***** Document excerpt *****

ABN AMRO BANK N.V v KENYA PIPELINE COMPANY [2012] KEHC 6000 (KLR)
Full Case Text
REPUBLIC OF KENYA
IN THE HIGH COURT OF KENYA AT NAIROBI
MILIMANI LAW COURTS
Civil Suit 3 of 2012
ABN AMRO BANK N.V........................................................................................PLAINTIFF/RESPONDENT
VERSUS
KENYA PIPELINE COMPANY............................................................................DEFENDANT/APPLICANT
RULING
1. The defendant’s application dated 21st June, 2012 seeks the following orders, THAT:-
“1. The Plaintiff be and is hereby ordered to deposit a sum of Kshs.100, 000,000. 00 or such sums as this Court may deem fit as security for the Defendant’s costs within a period of thirty days from the date of this order.
2. In default of compliance with the order to furnish security for the Defendant costs, the Plaintiff’s suit be dismissed with costs to the Defendant.
3. In the alternative and without prejudice to (ii) above the hearing of the suit be stayed until such time as costs are secured.

***** Provided material *****

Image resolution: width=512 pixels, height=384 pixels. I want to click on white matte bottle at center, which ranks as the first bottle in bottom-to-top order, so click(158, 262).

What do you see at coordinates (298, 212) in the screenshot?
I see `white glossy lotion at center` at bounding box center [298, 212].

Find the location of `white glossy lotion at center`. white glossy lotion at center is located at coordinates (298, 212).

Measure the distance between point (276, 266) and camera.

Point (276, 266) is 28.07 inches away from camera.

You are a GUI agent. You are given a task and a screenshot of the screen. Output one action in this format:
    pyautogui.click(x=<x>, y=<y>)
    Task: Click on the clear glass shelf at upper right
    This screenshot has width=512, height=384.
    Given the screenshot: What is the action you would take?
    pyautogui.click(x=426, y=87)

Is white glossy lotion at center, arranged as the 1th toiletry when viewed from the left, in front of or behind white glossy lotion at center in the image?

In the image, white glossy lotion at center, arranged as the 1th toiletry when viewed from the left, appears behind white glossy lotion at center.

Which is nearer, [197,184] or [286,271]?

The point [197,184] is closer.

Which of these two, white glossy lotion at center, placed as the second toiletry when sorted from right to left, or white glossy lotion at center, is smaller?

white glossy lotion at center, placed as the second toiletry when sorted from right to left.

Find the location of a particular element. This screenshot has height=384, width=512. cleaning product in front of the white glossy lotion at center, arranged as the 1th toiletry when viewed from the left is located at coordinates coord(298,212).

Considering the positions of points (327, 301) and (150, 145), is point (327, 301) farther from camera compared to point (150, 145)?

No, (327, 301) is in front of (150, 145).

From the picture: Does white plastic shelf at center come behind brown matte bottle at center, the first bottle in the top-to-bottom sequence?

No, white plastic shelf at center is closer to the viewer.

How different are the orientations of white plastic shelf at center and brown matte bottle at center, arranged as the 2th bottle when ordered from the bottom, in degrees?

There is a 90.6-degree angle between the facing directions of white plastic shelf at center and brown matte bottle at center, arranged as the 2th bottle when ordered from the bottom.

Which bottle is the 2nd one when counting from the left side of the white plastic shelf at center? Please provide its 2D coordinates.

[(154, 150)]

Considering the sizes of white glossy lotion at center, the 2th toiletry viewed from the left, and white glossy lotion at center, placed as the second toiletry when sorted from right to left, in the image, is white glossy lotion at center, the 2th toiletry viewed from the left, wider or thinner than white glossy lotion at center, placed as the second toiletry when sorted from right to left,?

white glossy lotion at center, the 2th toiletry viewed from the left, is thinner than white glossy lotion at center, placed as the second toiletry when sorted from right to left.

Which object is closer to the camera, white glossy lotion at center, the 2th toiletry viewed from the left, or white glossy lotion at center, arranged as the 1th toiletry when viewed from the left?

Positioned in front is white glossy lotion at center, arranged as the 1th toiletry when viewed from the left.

*****

*Exercises*
• 1. In the ruling, within what period does the first order sought require the plaintiff to deposit security for the defendant's costs?
• 2. Render this sentence from the ruling in Spanish: "In default of compliance with the order to furnish security for the Defendant costs, the Plaintiff’s suit be dismissed with costs to the Defendant."
• 3. Quote the stretch of the ruling from "Full Case Text" through "to the Defendant.".

*Task-by-task solutions*
• 1. Within thirty days from the date of the order.

• 2. En caso de incumplimiento de la orden de prestar garantía para las costas del demandado, se desestime la demanda del demandante con costas a favor del demandado.

• 3.
Full Case Text
REPUBLIC OF KENYA
IN THE HIGH COURT OF KENYA AT NAIROBI
MILIMANI LAW COURTS
Civil Suit 3 of 2012
ABN AMRO BANK N.V........................................................................................PLAINTIFF/RESPONDENT
VERSUS
KENYA PIPELINE COMPANY............................................................................DEFENDANT/APPLICANT
RULING
1. The defendant’s application dated 21st June, 2012 seeks the following orders, THAT:-
“1. The Plaintiff be and is hereby ordered to deposit a sum of Kshs.100, 000,000. 00 or such sums as this Court may deem fit as security for the Defendant’s costs within a period of thirty days from the date of this order.
2. In default of compliance with the order to furnish security for the Defendant costs, the Plaintiff’s suit be dismissed with costs to the Defendant.